Saved data entries:
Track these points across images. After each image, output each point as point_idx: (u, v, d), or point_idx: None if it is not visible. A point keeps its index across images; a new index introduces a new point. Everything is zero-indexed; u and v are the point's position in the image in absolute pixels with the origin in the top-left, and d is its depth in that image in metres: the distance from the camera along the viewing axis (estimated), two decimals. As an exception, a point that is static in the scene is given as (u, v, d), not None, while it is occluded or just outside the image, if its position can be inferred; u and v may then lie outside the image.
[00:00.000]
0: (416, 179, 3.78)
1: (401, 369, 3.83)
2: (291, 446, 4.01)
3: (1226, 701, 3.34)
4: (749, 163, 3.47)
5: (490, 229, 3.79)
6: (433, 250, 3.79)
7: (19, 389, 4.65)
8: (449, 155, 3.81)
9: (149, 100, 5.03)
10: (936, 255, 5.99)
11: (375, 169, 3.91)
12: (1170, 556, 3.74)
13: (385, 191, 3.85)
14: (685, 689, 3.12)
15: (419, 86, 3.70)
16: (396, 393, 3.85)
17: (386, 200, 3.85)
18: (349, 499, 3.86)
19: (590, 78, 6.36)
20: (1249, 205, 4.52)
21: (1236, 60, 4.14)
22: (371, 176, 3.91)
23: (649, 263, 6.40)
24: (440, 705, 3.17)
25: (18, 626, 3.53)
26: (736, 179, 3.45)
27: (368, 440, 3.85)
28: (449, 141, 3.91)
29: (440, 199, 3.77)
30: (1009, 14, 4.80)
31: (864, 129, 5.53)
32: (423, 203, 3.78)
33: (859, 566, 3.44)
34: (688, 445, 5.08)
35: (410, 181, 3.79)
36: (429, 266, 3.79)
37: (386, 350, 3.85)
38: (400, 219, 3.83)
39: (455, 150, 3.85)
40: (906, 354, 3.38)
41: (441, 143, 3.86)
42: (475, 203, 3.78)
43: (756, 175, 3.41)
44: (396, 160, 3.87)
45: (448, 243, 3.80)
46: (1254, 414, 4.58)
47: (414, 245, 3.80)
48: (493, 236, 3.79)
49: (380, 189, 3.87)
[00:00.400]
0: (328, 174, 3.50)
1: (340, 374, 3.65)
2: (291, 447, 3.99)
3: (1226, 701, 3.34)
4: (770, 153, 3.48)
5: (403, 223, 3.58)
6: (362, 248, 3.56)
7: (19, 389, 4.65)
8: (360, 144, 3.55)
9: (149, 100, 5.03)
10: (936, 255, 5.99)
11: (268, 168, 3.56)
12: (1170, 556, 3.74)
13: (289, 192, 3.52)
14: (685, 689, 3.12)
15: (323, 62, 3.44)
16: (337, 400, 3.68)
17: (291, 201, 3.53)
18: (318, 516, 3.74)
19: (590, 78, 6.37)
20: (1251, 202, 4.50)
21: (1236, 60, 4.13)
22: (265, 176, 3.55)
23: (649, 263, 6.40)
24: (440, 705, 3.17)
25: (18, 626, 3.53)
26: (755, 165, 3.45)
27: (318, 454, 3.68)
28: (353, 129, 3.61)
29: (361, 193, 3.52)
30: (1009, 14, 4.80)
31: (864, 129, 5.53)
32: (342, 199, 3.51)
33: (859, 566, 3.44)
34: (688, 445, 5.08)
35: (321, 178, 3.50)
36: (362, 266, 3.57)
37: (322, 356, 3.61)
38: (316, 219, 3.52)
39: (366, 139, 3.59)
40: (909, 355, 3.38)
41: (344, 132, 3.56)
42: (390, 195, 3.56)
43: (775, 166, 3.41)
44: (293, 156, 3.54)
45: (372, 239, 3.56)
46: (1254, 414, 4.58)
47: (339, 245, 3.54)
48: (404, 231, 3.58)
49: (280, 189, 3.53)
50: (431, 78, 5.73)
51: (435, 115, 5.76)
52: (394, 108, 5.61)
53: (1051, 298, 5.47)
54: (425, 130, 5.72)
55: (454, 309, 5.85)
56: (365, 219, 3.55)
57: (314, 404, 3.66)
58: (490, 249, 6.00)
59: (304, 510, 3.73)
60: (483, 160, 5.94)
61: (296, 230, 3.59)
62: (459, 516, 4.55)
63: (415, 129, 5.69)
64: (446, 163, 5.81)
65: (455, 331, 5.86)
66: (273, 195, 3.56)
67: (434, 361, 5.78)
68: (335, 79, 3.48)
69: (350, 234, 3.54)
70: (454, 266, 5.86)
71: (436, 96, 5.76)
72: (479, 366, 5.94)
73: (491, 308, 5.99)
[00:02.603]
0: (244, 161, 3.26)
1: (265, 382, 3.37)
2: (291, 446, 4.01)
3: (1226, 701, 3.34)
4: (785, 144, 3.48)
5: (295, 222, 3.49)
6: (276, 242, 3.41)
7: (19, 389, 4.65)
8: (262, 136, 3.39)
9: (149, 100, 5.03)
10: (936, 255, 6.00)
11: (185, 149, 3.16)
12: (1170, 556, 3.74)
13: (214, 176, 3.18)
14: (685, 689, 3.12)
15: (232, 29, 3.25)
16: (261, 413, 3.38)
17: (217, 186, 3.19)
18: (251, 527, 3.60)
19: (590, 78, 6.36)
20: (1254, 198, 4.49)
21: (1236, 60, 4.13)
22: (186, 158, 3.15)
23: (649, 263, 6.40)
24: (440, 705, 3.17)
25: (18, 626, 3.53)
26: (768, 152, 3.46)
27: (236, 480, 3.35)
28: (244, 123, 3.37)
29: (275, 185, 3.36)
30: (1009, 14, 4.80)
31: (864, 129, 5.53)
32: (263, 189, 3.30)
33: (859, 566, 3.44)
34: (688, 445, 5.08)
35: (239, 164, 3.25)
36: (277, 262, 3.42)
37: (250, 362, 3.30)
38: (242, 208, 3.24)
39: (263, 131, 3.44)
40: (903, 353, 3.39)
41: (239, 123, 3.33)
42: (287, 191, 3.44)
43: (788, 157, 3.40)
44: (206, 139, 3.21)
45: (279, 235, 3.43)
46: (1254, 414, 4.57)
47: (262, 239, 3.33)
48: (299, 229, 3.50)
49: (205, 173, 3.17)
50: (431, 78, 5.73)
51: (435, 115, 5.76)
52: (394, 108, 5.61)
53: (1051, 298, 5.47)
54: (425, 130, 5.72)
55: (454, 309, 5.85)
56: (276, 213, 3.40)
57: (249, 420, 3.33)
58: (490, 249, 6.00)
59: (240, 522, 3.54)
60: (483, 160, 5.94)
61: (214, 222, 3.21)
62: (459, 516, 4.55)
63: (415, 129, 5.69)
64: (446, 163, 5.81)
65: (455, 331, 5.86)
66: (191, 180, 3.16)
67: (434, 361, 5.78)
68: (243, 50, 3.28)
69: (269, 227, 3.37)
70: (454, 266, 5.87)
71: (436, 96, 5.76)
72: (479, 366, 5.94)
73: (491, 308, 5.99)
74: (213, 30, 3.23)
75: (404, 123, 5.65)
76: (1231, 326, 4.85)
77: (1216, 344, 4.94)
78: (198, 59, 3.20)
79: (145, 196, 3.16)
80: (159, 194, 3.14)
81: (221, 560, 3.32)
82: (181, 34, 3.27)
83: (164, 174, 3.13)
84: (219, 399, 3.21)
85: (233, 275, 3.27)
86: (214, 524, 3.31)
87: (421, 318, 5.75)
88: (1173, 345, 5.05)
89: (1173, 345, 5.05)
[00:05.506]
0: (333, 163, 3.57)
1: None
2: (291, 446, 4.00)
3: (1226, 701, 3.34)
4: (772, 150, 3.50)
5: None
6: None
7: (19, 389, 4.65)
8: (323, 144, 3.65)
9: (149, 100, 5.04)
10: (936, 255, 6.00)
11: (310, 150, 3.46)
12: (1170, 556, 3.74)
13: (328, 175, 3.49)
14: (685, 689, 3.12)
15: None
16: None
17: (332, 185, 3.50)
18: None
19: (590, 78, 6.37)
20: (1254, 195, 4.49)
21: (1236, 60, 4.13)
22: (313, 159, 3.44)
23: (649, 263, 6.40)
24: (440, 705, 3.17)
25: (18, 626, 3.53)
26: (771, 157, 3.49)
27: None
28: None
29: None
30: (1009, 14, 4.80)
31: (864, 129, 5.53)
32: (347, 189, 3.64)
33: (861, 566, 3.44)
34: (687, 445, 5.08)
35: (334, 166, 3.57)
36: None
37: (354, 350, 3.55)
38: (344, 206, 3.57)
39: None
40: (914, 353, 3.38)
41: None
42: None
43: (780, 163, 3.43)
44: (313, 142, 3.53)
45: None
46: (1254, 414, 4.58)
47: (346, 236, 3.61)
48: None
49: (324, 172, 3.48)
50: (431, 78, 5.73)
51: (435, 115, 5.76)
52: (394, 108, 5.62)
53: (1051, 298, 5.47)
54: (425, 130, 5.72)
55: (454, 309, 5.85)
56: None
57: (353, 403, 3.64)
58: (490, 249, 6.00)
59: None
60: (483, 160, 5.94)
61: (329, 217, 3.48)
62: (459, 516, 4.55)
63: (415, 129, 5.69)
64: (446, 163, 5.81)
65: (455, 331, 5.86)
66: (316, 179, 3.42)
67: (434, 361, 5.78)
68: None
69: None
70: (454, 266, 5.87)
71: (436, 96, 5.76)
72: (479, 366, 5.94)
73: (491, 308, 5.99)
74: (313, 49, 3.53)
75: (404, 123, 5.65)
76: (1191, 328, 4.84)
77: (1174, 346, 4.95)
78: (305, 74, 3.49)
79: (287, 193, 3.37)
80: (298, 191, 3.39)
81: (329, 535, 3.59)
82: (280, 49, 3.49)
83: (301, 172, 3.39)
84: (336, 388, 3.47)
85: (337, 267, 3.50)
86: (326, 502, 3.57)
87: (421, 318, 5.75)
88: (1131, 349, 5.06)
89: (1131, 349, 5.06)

---

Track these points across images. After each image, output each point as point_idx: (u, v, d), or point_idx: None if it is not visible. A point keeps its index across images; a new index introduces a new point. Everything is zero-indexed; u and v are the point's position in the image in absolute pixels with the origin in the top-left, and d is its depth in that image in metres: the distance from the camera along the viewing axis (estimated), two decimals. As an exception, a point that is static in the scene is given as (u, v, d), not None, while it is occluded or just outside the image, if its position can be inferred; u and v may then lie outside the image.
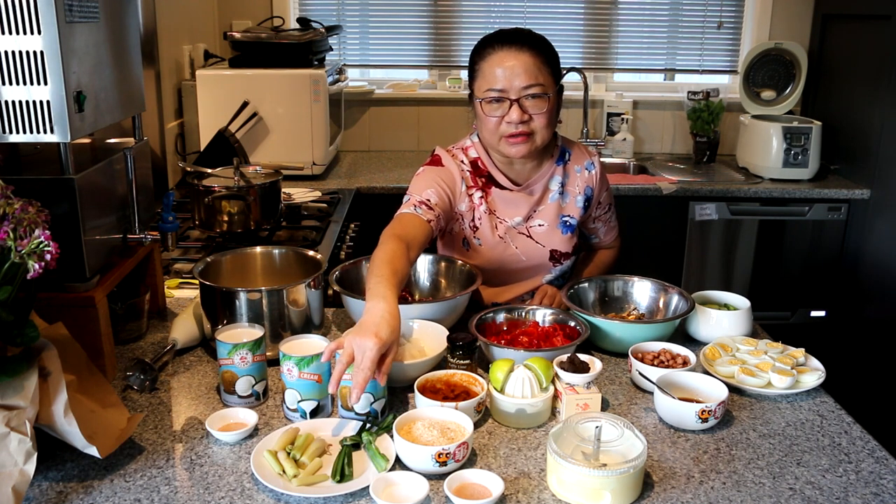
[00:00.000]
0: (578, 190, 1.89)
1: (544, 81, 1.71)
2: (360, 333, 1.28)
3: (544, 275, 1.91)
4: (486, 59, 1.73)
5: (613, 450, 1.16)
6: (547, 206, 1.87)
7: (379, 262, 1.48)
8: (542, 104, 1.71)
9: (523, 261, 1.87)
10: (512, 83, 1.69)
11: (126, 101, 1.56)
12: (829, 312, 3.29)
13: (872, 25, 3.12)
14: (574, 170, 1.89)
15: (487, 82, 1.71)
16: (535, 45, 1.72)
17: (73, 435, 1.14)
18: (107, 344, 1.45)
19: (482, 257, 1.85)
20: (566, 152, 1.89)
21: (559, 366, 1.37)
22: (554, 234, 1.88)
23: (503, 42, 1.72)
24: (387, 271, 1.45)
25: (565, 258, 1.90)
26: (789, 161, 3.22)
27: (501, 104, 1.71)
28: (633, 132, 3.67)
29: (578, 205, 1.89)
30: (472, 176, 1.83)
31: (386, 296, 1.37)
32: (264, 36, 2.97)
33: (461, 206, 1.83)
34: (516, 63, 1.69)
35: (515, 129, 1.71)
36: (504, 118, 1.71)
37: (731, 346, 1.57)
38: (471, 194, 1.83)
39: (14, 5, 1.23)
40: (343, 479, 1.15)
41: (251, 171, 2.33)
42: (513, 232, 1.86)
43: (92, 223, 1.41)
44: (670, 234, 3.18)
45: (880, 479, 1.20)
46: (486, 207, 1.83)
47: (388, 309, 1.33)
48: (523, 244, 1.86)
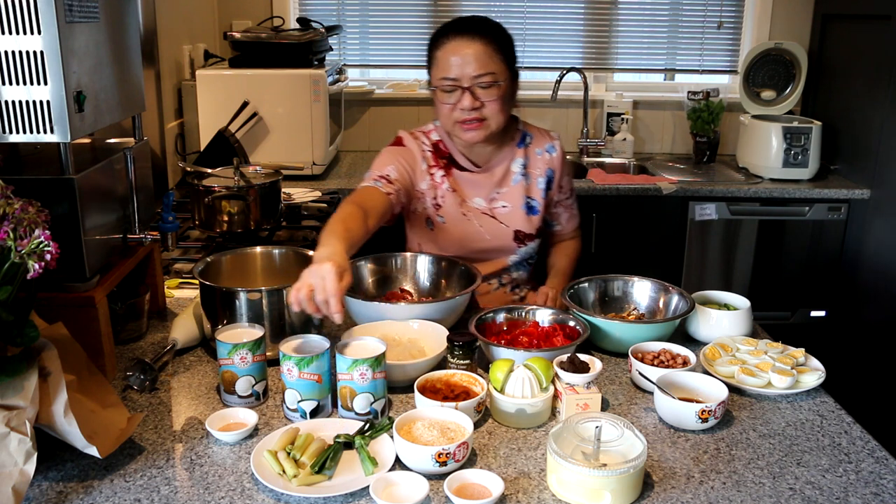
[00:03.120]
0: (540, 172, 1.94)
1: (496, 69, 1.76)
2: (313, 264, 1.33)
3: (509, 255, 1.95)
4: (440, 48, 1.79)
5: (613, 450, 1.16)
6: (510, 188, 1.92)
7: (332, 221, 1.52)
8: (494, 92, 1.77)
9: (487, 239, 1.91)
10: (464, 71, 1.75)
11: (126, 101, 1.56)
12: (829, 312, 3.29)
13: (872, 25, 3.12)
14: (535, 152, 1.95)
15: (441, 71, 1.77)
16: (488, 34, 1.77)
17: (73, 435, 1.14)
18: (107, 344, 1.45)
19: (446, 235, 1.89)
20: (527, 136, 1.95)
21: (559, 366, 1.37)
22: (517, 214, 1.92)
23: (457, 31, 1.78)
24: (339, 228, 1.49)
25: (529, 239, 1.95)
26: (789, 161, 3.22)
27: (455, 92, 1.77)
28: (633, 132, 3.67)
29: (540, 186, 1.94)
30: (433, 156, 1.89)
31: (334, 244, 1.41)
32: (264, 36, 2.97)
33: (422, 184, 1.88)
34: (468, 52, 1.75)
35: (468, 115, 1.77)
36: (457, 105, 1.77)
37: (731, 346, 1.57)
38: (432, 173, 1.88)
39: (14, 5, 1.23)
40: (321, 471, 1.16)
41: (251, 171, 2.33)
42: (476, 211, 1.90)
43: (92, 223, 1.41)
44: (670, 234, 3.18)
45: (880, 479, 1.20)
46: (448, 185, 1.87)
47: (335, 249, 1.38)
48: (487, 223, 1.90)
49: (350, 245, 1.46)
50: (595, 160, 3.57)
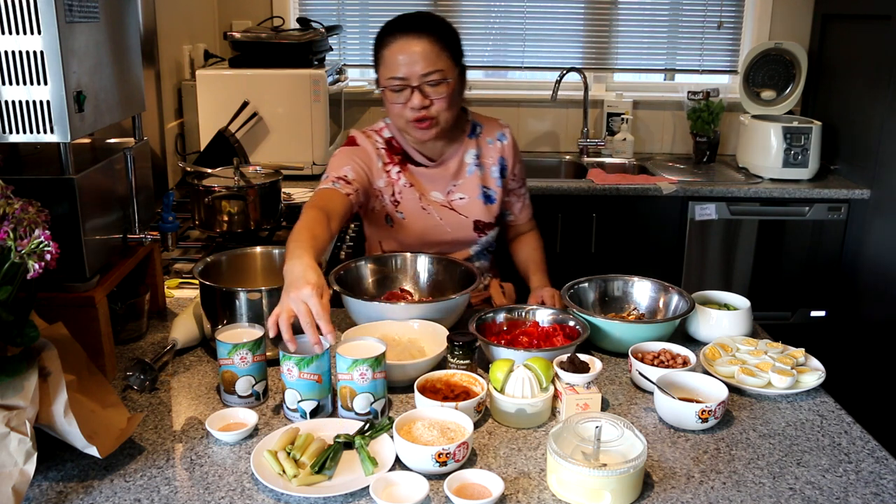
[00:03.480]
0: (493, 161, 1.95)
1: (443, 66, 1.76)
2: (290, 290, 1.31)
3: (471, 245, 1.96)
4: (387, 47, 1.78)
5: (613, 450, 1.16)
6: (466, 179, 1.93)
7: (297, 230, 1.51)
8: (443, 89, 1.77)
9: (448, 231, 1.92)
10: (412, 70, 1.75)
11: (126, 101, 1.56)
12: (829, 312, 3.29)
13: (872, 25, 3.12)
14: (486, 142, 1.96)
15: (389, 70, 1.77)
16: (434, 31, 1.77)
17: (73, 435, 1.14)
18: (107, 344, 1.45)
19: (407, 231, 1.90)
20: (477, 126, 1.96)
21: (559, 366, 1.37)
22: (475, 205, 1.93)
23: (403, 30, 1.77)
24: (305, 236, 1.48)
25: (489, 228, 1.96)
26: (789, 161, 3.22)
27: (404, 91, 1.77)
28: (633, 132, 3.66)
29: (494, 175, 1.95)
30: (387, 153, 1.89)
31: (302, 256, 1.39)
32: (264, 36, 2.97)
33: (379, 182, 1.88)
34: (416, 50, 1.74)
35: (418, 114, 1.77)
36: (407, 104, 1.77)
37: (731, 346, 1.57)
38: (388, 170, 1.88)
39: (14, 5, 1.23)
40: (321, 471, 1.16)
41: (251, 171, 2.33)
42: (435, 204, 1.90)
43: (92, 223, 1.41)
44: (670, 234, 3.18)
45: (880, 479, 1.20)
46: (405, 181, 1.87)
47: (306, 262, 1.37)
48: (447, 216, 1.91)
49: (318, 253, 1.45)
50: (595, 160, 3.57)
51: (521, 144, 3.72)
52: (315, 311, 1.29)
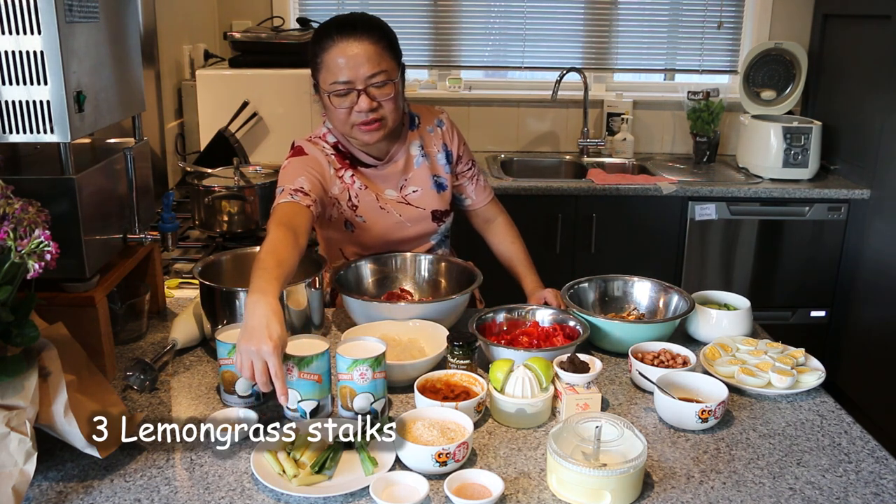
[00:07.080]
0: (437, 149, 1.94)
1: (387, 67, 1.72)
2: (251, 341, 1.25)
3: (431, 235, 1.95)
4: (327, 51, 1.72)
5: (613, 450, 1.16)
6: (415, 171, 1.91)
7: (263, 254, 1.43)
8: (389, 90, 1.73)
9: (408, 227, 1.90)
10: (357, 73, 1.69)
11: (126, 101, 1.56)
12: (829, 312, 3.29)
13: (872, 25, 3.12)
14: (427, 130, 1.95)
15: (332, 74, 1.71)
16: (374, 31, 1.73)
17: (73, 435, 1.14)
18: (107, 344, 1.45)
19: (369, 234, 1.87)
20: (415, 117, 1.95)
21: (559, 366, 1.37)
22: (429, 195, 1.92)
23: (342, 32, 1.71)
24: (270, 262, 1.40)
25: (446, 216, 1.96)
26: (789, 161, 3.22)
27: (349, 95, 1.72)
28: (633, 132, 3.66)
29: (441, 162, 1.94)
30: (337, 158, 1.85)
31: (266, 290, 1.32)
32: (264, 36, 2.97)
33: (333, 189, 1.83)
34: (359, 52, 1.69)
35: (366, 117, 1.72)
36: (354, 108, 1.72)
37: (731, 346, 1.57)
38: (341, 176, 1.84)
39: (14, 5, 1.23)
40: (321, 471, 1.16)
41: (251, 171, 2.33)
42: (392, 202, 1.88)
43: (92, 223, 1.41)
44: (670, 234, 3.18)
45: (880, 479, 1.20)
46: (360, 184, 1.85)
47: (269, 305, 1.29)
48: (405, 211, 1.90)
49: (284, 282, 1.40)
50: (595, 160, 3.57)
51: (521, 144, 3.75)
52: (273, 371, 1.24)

Aim of the exercise = Copy word for word the stretch of entries above from the line that has "4: (749, 163, 3.47)" through the line that has "37: (386, 350, 3.85)", both ends included, and nothing outside it.

Solution for this exercise =
4: (749, 163, 3.47)
5: (490, 229, 3.79)
6: (433, 250, 3.79)
7: (19, 389, 4.65)
8: (449, 155, 3.81)
9: (149, 100, 5.03)
10: (936, 255, 5.99)
11: (375, 169, 3.91)
12: (1170, 556, 3.74)
13: (385, 191, 3.85)
14: (685, 689, 3.12)
15: (419, 86, 3.70)
16: (396, 393, 3.85)
17: (386, 200, 3.85)
18: (349, 499, 3.86)
19: (590, 78, 6.36)
20: (1249, 205, 4.52)
21: (1236, 60, 4.14)
22: (371, 176, 3.91)
23: (649, 263, 6.40)
24: (440, 705, 3.17)
25: (18, 626, 3.53)
26: (736, 179, 3.45)
27: (368, 440, 3.85)
28: (449, 141, 3.91)
29: (440, 199, 3.77)
30: (1009, 14, 4.80)
31: (864, 129, 5.53)
32: (423, 203, 3.78)
33: (859, 566, 3.44)
34: (688, 445, 5.08)
35: (410, 181, 3.79)
36: (429, 266, 3.79)
37: (386, 350, 3.85)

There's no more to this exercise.